需要一个变量存储当前的最小的序号和，然后维护这个变量。当变量更新的时候，要初始化结果列表。

这样的做法会反复的调用index方法，时间比较慢，超过14%的提交。

class Solution(object):

    def findRestaurant(self, list1, list2):

        """

        :type list1: List[str]

        :type list2: List[str]

        :rtype: List[str]

        """

        commons = [word for word in list1 if word in list2]

        answer = []

        smallest = 1000000

        for common in commons:

            index1 = list1.index(common)

            index2 = list2.index(common)

            index = index1 + index2

            if smallest > index:

                smallest = index

                answer = [common]

            elif smallest == index:

                answer.append(common)

        return answer

方法一就慢在反复的求index，所以可以使用字典保存两个list中的每个元素的序号，然后从字典中查找序号就行。这种做法超过65%的提交。

class Solution(object):

    def findRestaurant(self, list1, list2):

        """

        :type list1: List[str]

        :type list2: List[str]

        :rtype: List[str]

        """

        dic1 = {word:ind for ind,word in enumerate(list1)}

        dic2 = {word:ind for ind,word in enumerate(list2)}

        answer = []

        smallest = 1000000

        for word in dic1:

            if word in dic2:

                _sum = dic1[word] + dic2[word]
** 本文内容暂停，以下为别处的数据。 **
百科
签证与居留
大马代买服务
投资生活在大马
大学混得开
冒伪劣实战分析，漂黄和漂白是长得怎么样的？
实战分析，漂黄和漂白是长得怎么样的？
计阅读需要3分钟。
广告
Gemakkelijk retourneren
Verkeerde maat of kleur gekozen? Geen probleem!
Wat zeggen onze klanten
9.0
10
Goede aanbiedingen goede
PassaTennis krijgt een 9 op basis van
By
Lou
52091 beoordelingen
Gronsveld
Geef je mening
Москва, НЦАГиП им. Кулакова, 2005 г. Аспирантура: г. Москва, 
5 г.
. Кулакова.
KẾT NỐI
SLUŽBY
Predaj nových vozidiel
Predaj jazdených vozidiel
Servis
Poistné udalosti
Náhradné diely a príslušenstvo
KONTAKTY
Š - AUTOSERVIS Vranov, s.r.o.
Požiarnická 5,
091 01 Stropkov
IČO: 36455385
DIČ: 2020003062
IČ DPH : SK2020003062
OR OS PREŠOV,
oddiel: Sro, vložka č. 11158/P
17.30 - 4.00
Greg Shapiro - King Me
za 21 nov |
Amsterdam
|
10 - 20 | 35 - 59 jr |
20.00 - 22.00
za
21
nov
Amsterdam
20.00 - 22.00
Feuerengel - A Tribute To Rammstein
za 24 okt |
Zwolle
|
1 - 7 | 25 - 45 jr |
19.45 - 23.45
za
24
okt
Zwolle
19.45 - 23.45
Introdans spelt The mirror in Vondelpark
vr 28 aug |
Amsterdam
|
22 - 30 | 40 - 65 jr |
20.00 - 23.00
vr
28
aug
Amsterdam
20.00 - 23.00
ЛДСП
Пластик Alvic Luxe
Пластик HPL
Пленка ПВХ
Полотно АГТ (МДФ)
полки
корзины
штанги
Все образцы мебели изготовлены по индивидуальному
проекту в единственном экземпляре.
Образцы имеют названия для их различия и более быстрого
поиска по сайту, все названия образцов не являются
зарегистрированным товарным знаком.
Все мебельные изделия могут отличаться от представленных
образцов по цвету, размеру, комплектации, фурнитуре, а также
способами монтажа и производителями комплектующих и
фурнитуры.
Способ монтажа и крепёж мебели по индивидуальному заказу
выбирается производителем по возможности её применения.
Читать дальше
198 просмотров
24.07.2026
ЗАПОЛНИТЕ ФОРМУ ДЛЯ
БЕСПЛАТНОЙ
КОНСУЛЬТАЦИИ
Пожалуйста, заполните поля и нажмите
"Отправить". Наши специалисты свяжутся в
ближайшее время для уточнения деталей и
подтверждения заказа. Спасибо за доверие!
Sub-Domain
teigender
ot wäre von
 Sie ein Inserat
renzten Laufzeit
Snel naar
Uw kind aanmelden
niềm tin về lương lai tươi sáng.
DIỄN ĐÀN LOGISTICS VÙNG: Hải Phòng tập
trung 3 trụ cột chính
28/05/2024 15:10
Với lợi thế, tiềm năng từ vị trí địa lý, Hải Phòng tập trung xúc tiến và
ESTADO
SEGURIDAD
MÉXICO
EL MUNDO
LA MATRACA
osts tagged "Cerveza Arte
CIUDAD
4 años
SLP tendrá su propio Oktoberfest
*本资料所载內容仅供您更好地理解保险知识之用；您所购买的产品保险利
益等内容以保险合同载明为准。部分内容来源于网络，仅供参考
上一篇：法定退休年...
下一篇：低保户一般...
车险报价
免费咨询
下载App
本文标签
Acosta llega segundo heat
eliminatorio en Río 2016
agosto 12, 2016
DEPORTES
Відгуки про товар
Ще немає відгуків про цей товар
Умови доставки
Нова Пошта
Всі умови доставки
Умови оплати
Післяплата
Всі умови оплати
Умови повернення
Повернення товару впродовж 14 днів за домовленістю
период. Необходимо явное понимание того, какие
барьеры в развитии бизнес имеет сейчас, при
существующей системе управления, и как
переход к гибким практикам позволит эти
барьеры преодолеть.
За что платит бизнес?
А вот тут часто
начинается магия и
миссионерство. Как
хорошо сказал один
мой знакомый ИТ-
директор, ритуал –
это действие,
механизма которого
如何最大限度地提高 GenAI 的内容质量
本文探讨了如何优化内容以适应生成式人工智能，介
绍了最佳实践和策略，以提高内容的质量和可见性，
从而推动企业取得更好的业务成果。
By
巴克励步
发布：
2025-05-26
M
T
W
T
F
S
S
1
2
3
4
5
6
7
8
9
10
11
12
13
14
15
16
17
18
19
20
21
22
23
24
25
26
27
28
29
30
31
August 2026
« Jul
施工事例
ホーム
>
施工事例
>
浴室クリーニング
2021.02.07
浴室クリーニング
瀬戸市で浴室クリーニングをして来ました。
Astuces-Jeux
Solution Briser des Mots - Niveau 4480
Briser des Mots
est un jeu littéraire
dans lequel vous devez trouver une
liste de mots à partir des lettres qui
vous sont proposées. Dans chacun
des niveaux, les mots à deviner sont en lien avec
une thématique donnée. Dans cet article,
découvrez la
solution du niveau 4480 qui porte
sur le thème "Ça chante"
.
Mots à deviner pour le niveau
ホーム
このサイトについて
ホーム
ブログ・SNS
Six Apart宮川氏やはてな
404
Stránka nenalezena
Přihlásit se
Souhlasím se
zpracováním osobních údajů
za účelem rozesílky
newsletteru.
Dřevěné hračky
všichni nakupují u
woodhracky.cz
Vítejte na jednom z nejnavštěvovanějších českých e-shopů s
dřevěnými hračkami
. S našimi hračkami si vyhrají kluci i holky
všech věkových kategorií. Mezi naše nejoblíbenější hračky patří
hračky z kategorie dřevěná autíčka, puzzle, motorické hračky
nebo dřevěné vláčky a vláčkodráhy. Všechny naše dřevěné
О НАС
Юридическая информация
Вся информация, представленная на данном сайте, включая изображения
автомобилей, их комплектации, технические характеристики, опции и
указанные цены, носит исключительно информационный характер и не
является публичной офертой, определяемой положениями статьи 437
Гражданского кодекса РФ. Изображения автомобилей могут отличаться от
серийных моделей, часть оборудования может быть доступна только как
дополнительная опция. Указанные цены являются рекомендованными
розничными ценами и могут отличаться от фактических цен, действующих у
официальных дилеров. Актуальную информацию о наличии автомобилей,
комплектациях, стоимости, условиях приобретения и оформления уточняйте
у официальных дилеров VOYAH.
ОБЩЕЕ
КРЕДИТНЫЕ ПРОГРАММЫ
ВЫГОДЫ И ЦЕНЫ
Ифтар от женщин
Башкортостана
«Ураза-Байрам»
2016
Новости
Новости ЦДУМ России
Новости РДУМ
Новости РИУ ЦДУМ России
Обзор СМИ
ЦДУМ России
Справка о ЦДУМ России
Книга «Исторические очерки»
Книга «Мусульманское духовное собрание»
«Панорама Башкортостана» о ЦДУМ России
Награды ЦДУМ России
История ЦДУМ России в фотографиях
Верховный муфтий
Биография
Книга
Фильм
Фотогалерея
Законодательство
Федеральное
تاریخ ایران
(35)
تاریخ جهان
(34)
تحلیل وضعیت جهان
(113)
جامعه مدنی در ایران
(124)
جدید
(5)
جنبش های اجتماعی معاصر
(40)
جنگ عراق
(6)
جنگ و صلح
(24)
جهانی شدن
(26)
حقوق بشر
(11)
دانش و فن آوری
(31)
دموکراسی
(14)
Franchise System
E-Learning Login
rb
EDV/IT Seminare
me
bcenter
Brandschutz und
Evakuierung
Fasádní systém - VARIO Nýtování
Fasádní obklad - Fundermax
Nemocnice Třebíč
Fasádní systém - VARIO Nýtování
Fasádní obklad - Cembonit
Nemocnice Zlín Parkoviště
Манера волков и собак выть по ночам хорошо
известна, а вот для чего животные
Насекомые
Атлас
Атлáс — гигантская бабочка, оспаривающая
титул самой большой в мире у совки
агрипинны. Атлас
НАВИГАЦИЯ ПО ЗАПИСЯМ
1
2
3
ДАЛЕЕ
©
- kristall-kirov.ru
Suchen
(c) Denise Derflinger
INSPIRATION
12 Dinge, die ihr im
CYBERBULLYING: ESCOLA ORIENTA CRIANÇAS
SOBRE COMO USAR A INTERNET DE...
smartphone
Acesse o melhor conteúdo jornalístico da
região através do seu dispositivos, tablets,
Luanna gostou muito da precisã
                if smallest > _sum:

                    smallest = _sum

                    answer = [word]

                elif smallest == _sum:

                    answer.append(word)

        return answer

方法二：索引求和，使用堆弹出最小元素

同样使用的是字典，保存的其实是两个里面共同出现的元素，然后求元素的索引和。需要使用小根堆把最小的索引和弹出来。因为可能有多个结果，所以需要保存所有的索引等于最小索引的元素。

class Solution:

    def findRestaurant(self, list1, list2):

        """

        :type list1: List[str]

        :type list2: List[str]

        :rtype: List[str]

        """

        interest = dict()

        for i, l in enumerate(list1):

            interest[l] = [i, 100000]

        for j, l in enumerate(list2):

            if l in interest:

                interest[l][1] = j

        heap = [(sum(v), l) for l, v in interest.items()]

        heapq.heapify(heap)

        res = []

        smallest = -1

        while heap:

            cursum, curl = heapq.heappop(heap)

            if smallest == -1:

                smallest = cursum

            if smallest == cursum:

                res.append(curl)

            else:

                break

        return res

日期

2018 年 1 月 23 日
2018 年 11 月 16 日 —— 又到周五了！